Research the nature of the role, the company and the marketplace they operate in. Being in interviews where you know nothing about the company makes interviews a stressful experience. Use Google or ask other people. The interviewer will know you’ve done your research and you are more likely to be remembered. Think about common questions that could be asked, take a look at our Frequently Asked Interview Questions page to see what you may be asked.
What should I wear?
First impressions are important. That doesn’t mean you have to wear a suit, but it does mean you have to think about what would be appropriate. Be smart and look good. Make sure you have a watch and plan your route beforehand, because turning up late for an interview is rude and disrespectful. Make sure you arrive at least 10 minutes before the interview so you are relaxed and not worried about being late.
What should I take to my interview?
Invitation Letter/email: This can be shown at reception when you arrive but also you can use as a reference for the interviewer’s name or company address.
Job Description: You can read this for any last minute preparation whilst travelling or also you can use it as a reference point if you lose your train of thought.
Your CV: Take a couple of copies of your CV with you. You can use it to talk about yourself and previous experience. Your personal details will be on there, so if they ask for your mobile/email you won’t have to remember it.
Bottle of water: Most interviewers will offer you a drink on arrival but just in case they don’t, take a bottle of water with you. There is nothing worse than being half way through a sentence and your throat drying up.
Notepad: Take a notepad with you so you can jot down any information whilst it’s fresh in your mind. This can also be used to write down any questions you have for the interviewer or any key points you wanted to discuss.
Record of your achievements: Take a small file with you that has your previous achievements in. These can include awards, letters of commendation, certificates and testimonials. This will impress the employer and show why you are the best candidate for the role.
What do I do in my interview?
Relate your experience, your achievements, and your skills back to those that are asked for.
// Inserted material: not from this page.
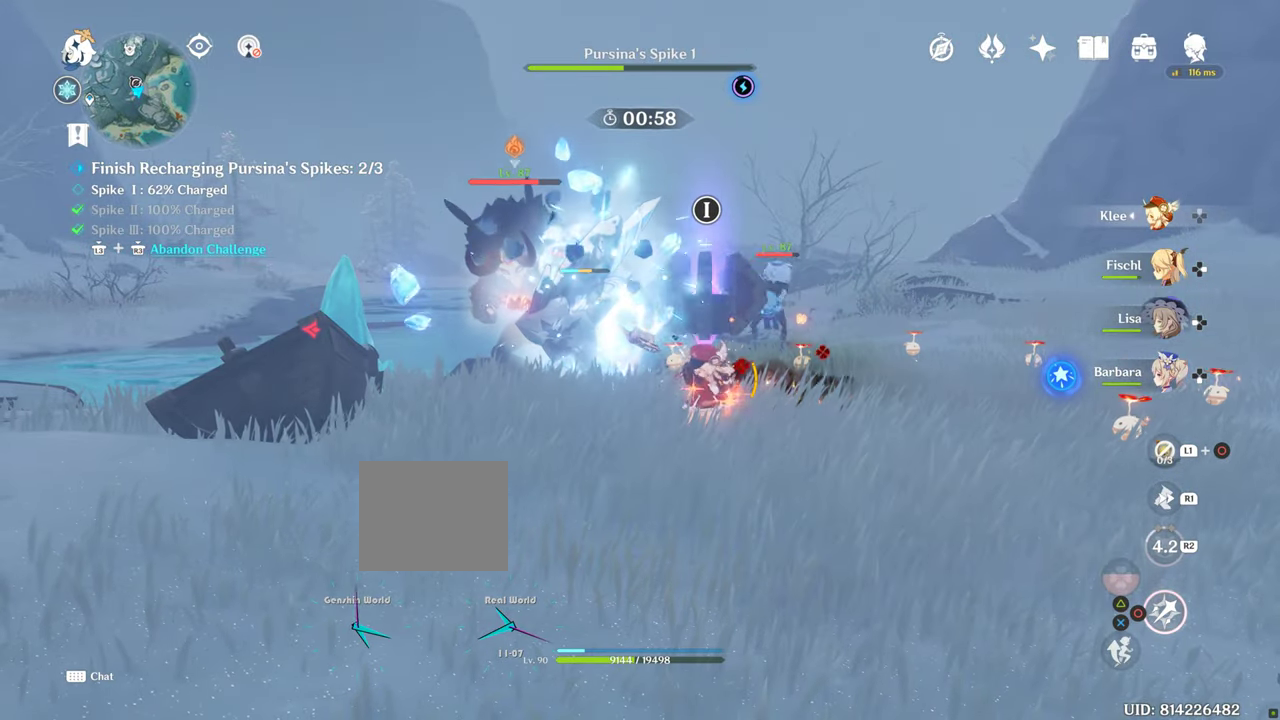
{"dt_ms": 500, "buttons": ["R2"], "left_stick": "up", "right_stick": "center", "events": []}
Think about the job specification, what they’re asking for and how you are the perfect candidate. Remember, it’s not a race, it’s ok to say, ‘let me think about that, please’ before answering a question. It’s better to do that than stumble on your words. Don’t be afraid to smile, don’t be afraid to nod and agree with what the employer is saying. Turn your phone off! Ask questions when the employer has finished. This is where you can show off your research. Prove you know what you’re talking about; it should be about the role and the company. Don’t ask questions like, ‘How many holidays do I get?’ or, ‘Do I get a bonus?’